Generalized seizures (previously called grand mal) cause diffuse motor activity with loss of consciousness.

Most important, mark your calendar for this event and for just what you witnessed. Hunter's vet will need all the information you can gather when deciding if Hunter should be prescribed an anticonvulsive drug. Most of us will accept one mild (lasting less than 5 minutes, no thrashing about, no loss of consciousness) event monthly before prescribing such a drug. Should he suffer another event within 24 hours of this one clustering is diagnosed and that may presage status epilepticus - the state in which seizure activity doesn't abate unless I heavily sedate or anesthetize my patient. Hunter would then need the attention of a vet at your earliest convenience.

I'm concerned that his eyes remain mydriatic - wide open pupils. This isn't consistent with a seizure - which usually comes and goes quickly - but instead another intracranial (within the skull) disorder such as one of the many meningoencephalomyelitides. These aren't detected with basic diagnostics but, instead, with cerebrospinal fluid tap/analysis and MRI.

Please continue our conversation if you wish.

Customer: replied 1 month ago.
Going through the day, we did spray wasps. I don't recall that hunter was around the direct spraying, but reading the can and petroleum distillates are a main ingredient.
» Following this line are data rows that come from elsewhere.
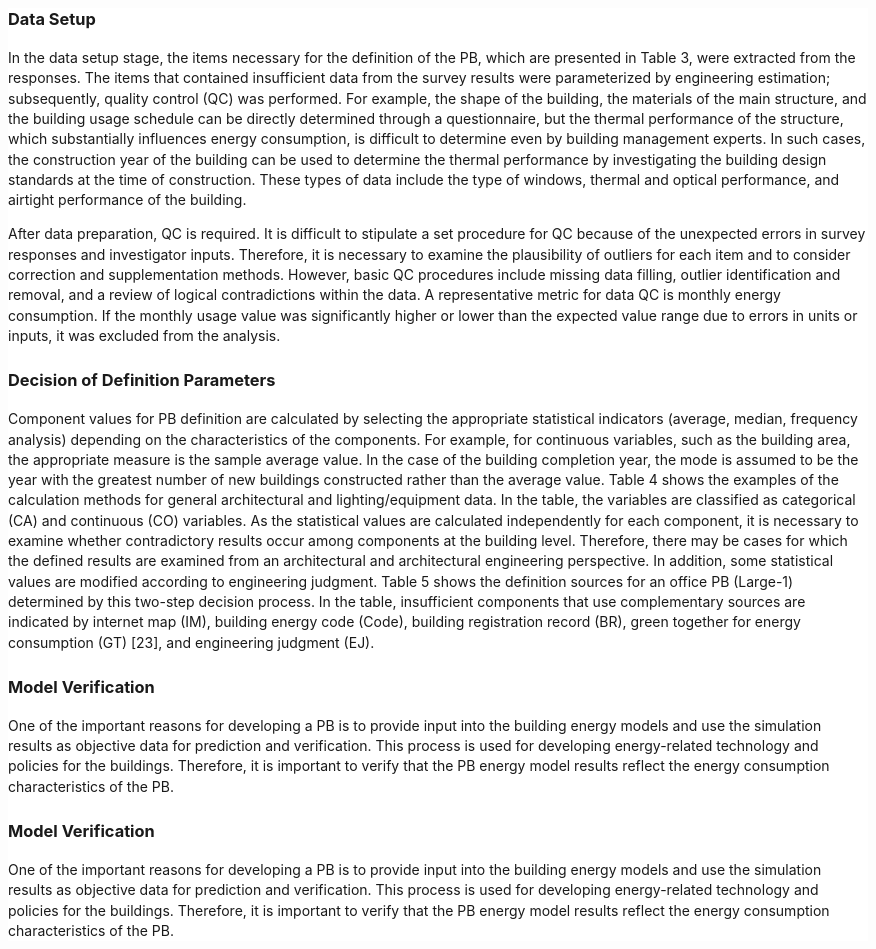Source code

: 
### Data Setup

In the data setup stage, the items necessary for the definition of the PB, which are presented in Table 3, were extracted from the responses. The items that contained insufficient data from the survey results were parameterized by engineering estimation; subsequently, quality control (QC) was performed. For example, the shape of the building, the materials of the main structure, and the building usage schedule can be directly determined through a questionnaire, but the thermal performance of the structure, which substantially influences energy consumption, is difficult to determine even by building management experts. In such cases, the construction year of the building can be used to determine the thermal performance by investigating the building design standards at the time of construction. These types of data include the type of windows, thermal and optical performance, and airtight performance of the building.

After data preparation, QC is required. It is difficult to stipulate a set procedure for QC because of the unexpected errors in survey responses and investigator inputs. Therefore, it is necessary to examine the plausibility of outliers for each item and to consider correction and supplementation methods. However, basic QC procedures include missing data filling, outlier identification and removal, and a review of logical contradictions within the data. A representative metric for data QC is monthly energy consumption. If the monthly usage value was significantly higher or lower than the expected value range due to errors in units or inputs, it was excluded from the analysis.


### Decision of Definition Parameters

Component values for PB definition are calculated by selecting the appropriate statistical indicators (average, median, frequency analysis) depending on the characteristics of the components. For example, for continuous variables, such as the building area, the appropriate measure is the sample average value. In the case of the building completion year, the mode is assumed to be the year with the greatest number of new buildings constructed rather than the average value. Table 4 shows the examples of the calculation methods for general architectural and lighting/equipment data. In the table, the variables are classified as categorical (CA) and continuous (CO) variables. As the statistical values are calculated independently for each component, it is necessary to examine whether contradictory results occur among components at the building level. Therefore, there may be cases for which the defined results are examined from an architectural and architectural engineering perspective. In addition, some statistical values are modified according to engineering judgment. Table 5 shows the definition sources for an office PB (Large-1) determined by this two-step decision process. In the table, insufficient components that use complementary sources are indicated by internet map (IM), building energy code (Code), building registration record (BR), green together for energy consumption (GT) [23], and engineering judgment (EJ).      


### Model Verification

One of the important reasons for developing a PB is to provide input into the building energy models and use the simulation results as objective data for prediction and verification. This process is used for developing energy-related technology and policies for the buildings. Therefore, it is important to verify that the PB energy model results reflect the energy consumption characteristics of the PB. 


### Model Verification

One of the important reasons for developing a PB is to provide input into the building energy models and use the simulation results as objective data for prediction and verification. This process is used for developing energy-related technology and policies for the buildings. Therefore, it is important to verify that the PB energy model results reflect the energy consumption characteristics of the PB.
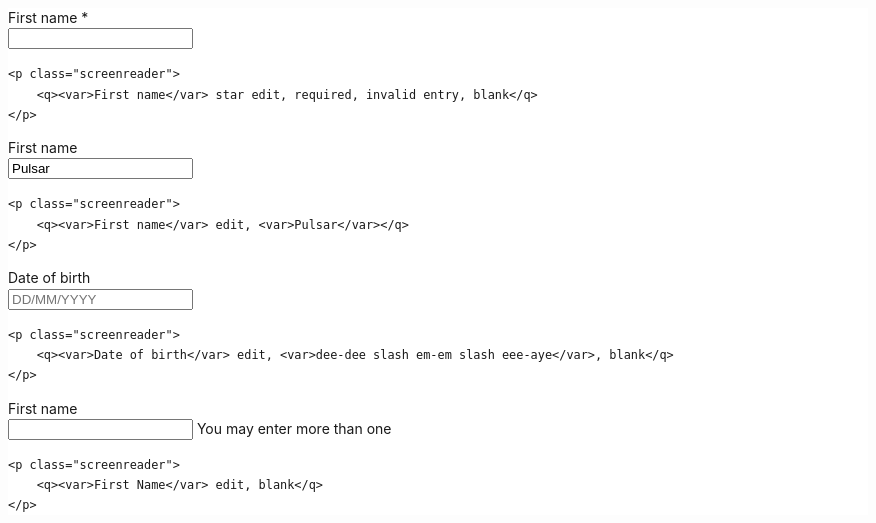 <div class="pulsar-example form">
    <div class="form__group">
        <label for="inputTextRequired" class="control__label">First name <span class="required-indicator" rel="tooltip" data-toggle="tooltips" title="required">*</span></label>
        <div class="controls">
            <input id="inputTextRequired" required aria-required="true" name="inputText" type="text" class="form__control">
        </div>
    </div>

    <p class="screenreader">
        <q><var>First name</var> star edit, required, invalid entry, blank</q>
    </p>
</div>

<div class="pulsar-example form">
    <div class="form__group">
        <label for="inputTextWithValue" class="control__label">First name</label>
        <div class="controls">
            <input id="inputTextWithValue" name="inputText" type="text" class="form__control" value="Pulsar">
        </div>
    </div>

    <p class="screenreader">
        <q><var>First name</var> edit, <var>Pulsar</var></q>
    </p>
</div>

<div class="pulsar-example form">
    <div class="form__group">
        <label for="inputTextWithPlaceholder" class="control__label">Date of birth</label>
        <div class="controls">
            <input id="inputTextWithPlaceholder" name="inputText" type="text" class="form__control" placeholder="DD/MM/YYYY">
        </div>
    </div>

    <p class="screenreader">
        <q><var>Date of birth</var> edit, <var>dee-dee slash em-em slash eee-aye</var>, blank</q>
    </p>
</div>

<div class="pulsar-example form">
    <div class="form__group">
        <label for="inputTextWithHelp" class="control__label">First name</label>
        <div class="controls">
            <input id="inputTextWithHelp" name="inputTextWithHelp" type="text" class="form__control">
            <span class="help-block">You may enter more than one</span>
        </div>
    </div>

    <p class="screenreader">
        <q><var>First Name</var> edit, blank</q>
    </p>
</div>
Are you familiar with the side effects of this?
Expert:  Dr. Michael Salkin replied 1 month ago.

Yes, petroleum distillates can irritate the respiratory system when inhaled and cause gastrointestinal distress when ingested. Nervous signs are possible but unlikely unless dermal or oral exposure was significant. The onset of symptoms is generally less than 1-3 hours after exposure. Caretakers usually note salivation, vomiting, retching, excessive licking motions, and coughing.

An intoxication by prescription or recreational drug or other chemical is certainly an important consideration in such a patient.